## WHAT TO DO
Only the pictures should be dropped; copy the rest of the entries exactly.

## PROVIDED DATA
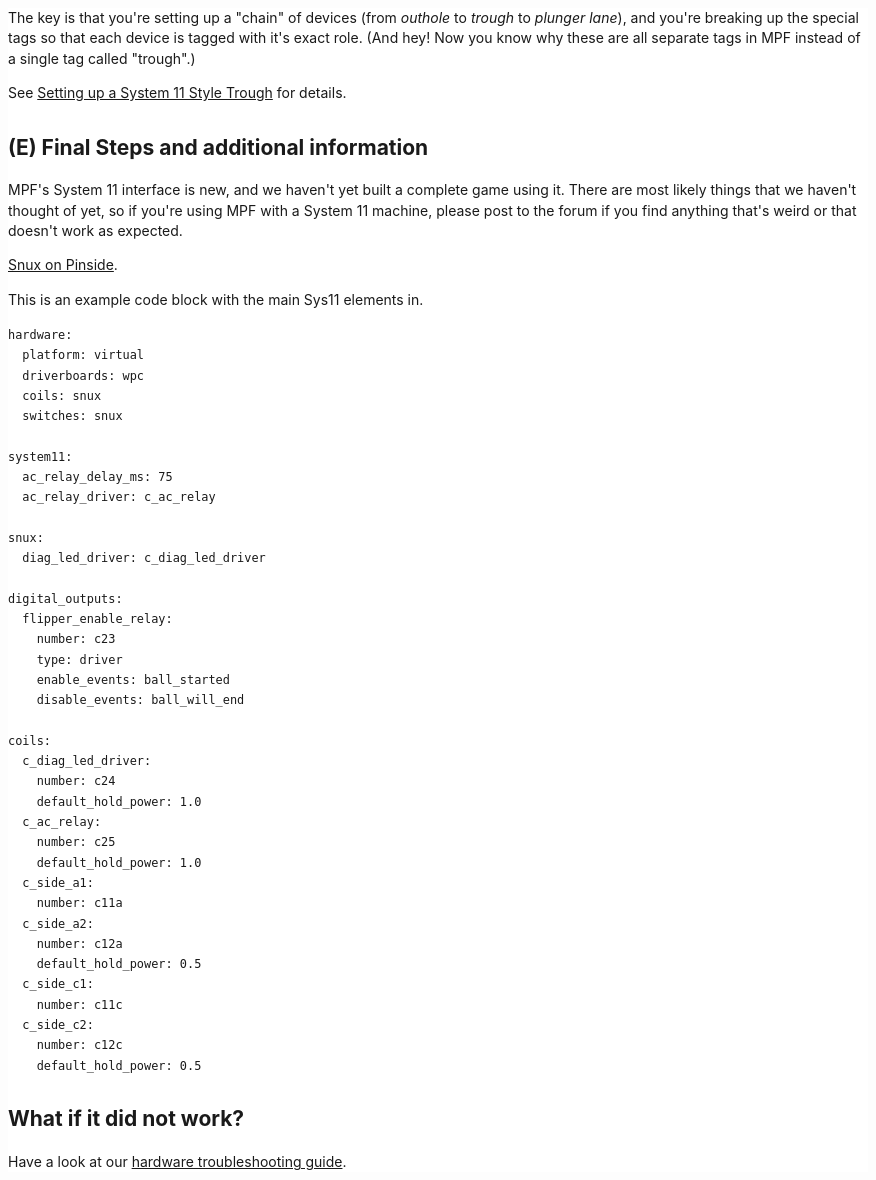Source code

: The key is that you're setting up a "chain" of devices (from
*outhole* to *trough* to *plunger lane*), and you're breaking up the
special tags so that each device is tagged with it's exact role. (And
hey! Now you know why these are all separate tags in MPF instead of a
single tag called "trough".)

See
[Setting up a System 11 Style Trough](../mechs/troughs/two_coil_multiple_switches.md) for details.

## (E) Final Steps and additional information

MPF's System 11 interface is new, and we haven't yet built a complete
game using it. There are most likely things that we haven't thought of
yet, so if you're using MPF with a System 11 machine, please post to
the forum if you find anything that's weird or that doesn't work as
expected.

[Snux on Pinside](https://pinside.com/pinball/community/pinsiders/snux).

This is an example code block with the main Sys11 elements in.

``` mpf-config
hardware:
  platform: virtual
  driverboards: wpc
  coils: snux
  switches: snux

system11:
  ac_relay_delay_ms: 75
  ac_relay_driver: c_ac_relay

snux:
  diag_led_driver: c_diag_led_driver

digital_outputs:
  flipper_enable_relay:
    number: c23
    type: driver
    enable_events: ball_started
    disable_events: ball_will_end

coils:
  c_diag_led_driver:
    number: c24
    default_hold_power: 1.0
  c_ac_relay:
    number: c25
    default_hold_power: 1.0
  c_side_a1:
    number: c11a
  c_side_a2:
    number: c12a
    default_hold_power: 0.5
  c_side_c1:
    number: c11c
  c_side_c2:
    number: c12c
    default_hold_power: 0.5
```

## What if it did not work?

Have a look at our [hardware troubleshooting guide](troubleshooting_hardware/index.md).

## RESULT OF THE TASK
Source code

: The key is that you're setting up a "chain" of devices (from
*outhole* to *trough* to *plunger lane*), and you're breaking up the
special tags so that each device is tagged with it's exact role. (And
hey! Now you know why these are all separate tags in MPF instead of a
single tag called "trough".)

See
[Setting up a System 11 Style Trough](../mechs/troughs/two_coil_multiple_switches.md) for details.

## (E) Final Steps and additional information

MPF's System 11 interface is new, and we haven't yet built a complete
game using it. There are most likely things that we haven't thought of
yet, so if you're using MPF with a System 11 machine, please post to
the forum if you find anything that's weird or that doesn't work as
expected.

[Snux on Pinside](https://pinside.com/pinball/community/pinsiders/snux).

This is an example code block with the main Sys11 elements in.

``` mpf-config
hardware:
  platform: virtual
  driverboards: wpc
  coils: snux
  switches: snux

system11:
  ac_relay_delay_ms: 75
  ac_relay_driver: c_ac_relay

snux:
  diag_led_driver: c_diag_led_driver

digital_outputs:
  flipper_enable_relay:
    number: c23
    type: driver
    enable_events: ball_started
    disable_events: ball_will_end

coils:
  c_diag_led_driver:
    number: c24
    default_hold_power: 1.0
  c_ac_relay:
    number: c25
    default_hold_power: 1.0
  c_side_a1:
    number: c11a
  c_side_a2:
    number: c12a
    default_hold_power: 0.5
  c_side_c1:
    number: c11c
  c_side_c2:
    number: c12c
    default_hold_power: 0.5
```

## What if it did not work?

Have a look at our [hardware troubleshooting guide](troubleshooting_hardware/index.md).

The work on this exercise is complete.